Thursday, November 2, 2017

the last book I ever read (Petty: The Biography by Warren Zanes, excerpt nine)

from Petty: The Biography by Warren Zanes:

After months of touring behind Long After Dark, the Heartbreakers were going to get a break, the first stillness after eight years of making records and supporting them. And it wouldn’t go well. Keith Richards isn’t the only man in a rock-and- roll band to note that the real trouble doesn’t come on the road—it comes when you get home and live like you’re on the road. That’s a paraphrase, but it’s an idea that gives some sense of what was coming for the Heartbreakers. Mike Campbell calls it “the dark period.” Petty says a little more: “We took a lot of shrapnel that year.

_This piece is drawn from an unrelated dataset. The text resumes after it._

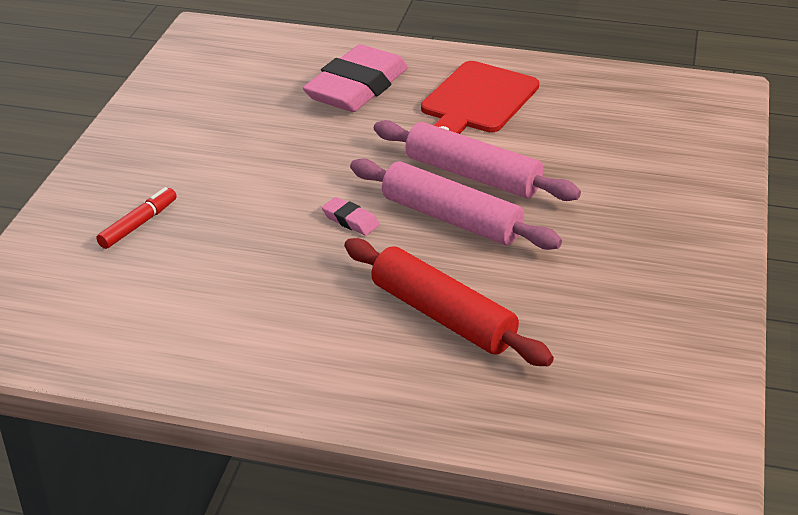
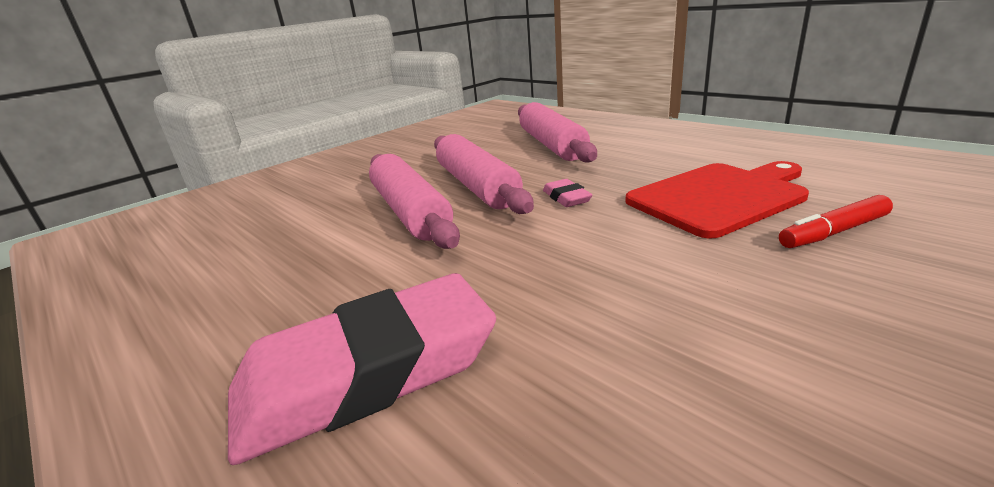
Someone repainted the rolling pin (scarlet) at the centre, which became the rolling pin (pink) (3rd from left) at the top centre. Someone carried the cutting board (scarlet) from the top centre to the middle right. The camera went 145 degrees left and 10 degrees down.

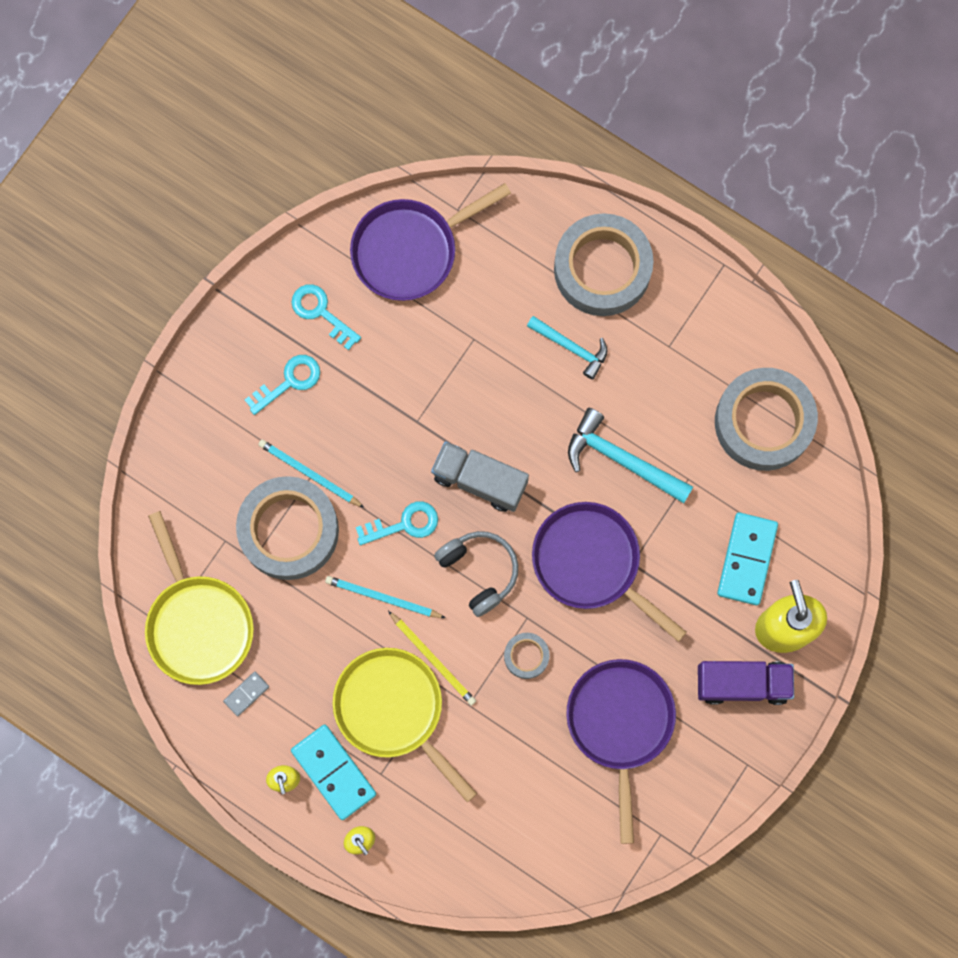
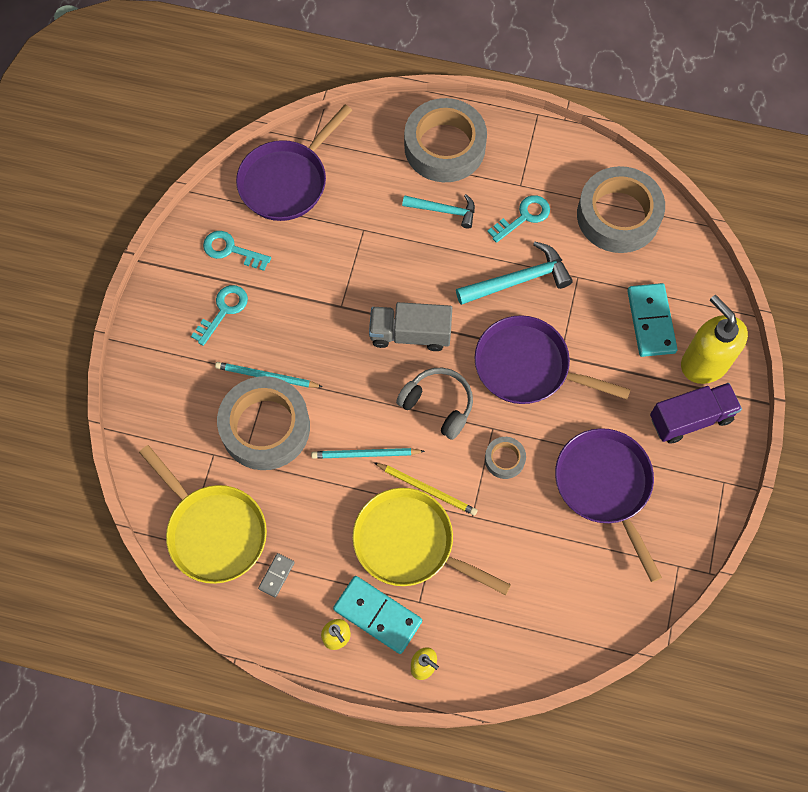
Someone carried the latchkey (turquoise) (3rd from left) from the centre to the top centre. Someone rotated the hammer (turquoise) (2nd from left) at the centre by 150 degrees clockwise. The camera went 20 degrees left and 10 degrees down.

It taught me a lot. We had never been allowed to grow up. We’d never been in a situation where it was even expected of us. You know, you’re bouncing everything off the same four or five people you’ve been around since school, and you have children, you’re married—most people would have been conducting themselves differently. We suddenly had to deal with maybe not being around much longer.” Whether that means as a band or as individuals isn’t clear. But mortality hovered in ways it hadn’t previously. The death of Katherine Petty came to her son almost as if it had been waiting for him to slow down. Mike Campbell went into the hospital with exhaustion. Petty went into the hospital for surgery on a broken hand, self-inflicted in a fit of rage. Benmont Tench worked his way toward recovery from drugs and alcohol, without getting all the way there until 1988. When asked about Southern Accents, the album that was released next, Petty says quietly, “When I hear that one, I can taste cocaine in the back of my mouth.”